Change listing data
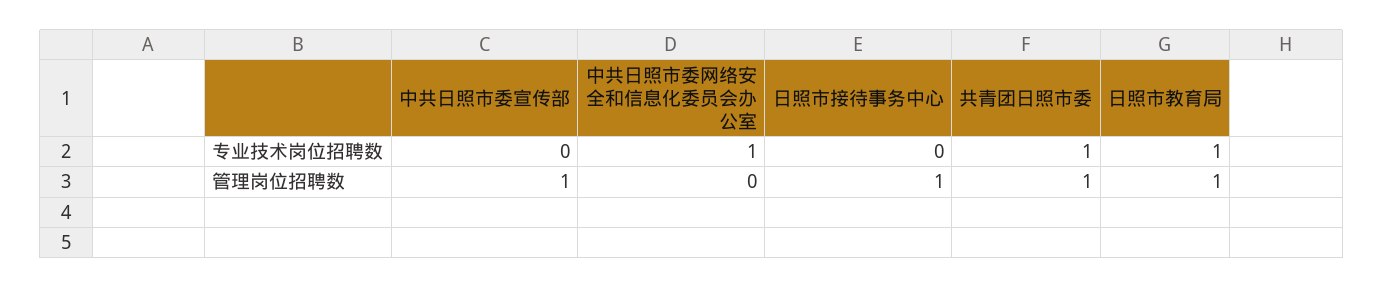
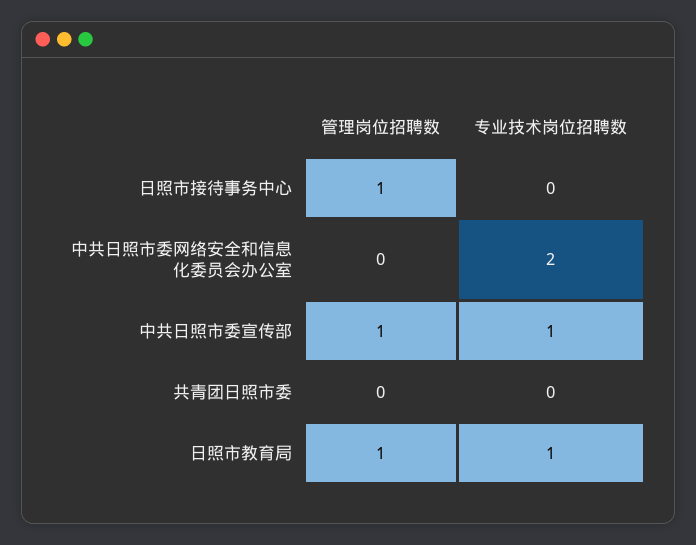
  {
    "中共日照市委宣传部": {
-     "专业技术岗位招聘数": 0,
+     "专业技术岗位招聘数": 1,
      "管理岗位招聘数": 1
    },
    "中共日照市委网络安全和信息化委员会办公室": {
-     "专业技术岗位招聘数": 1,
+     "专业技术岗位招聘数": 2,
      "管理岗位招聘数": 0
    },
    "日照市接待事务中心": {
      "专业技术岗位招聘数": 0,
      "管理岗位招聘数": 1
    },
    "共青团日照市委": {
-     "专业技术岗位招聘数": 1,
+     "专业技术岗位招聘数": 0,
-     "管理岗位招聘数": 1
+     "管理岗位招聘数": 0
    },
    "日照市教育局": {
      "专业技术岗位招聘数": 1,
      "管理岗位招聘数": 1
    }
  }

» **About this task**: For the records above, output each one exactly and skip any image.

» **Task result**:
  {
    "中共日照市委宣传部": {
-     "专业技术岗位招聘数": 0,
+     "专业技术岗位招聘数": 1,
      "管理岗位招聘数": 1
    },
    "中共日照市委网络安全和信息化委员会办公室": {
-     "专业技术岗位招聘数": 1,
+     "专业技术岗位招聘数": 2,
      "管理岗位招聘数": 0
    },
    "日照市接待事务中心": {
      "专业技术岗位招聘数": 0,
      "管理岗位招聘数": 1
    },
    "共青团日照市委": {
-     "专业技术岗位招聘数": 1,
+     "专业技术岗位招聘数": 0,
-     "管理岗位招聘数": 1
+     "管理岗位招聘数": 0
    },
    "日照市教育局": {
      "专业技术岗位招聘数": 1,
      "管理岗位招聘数": 1
    }
  }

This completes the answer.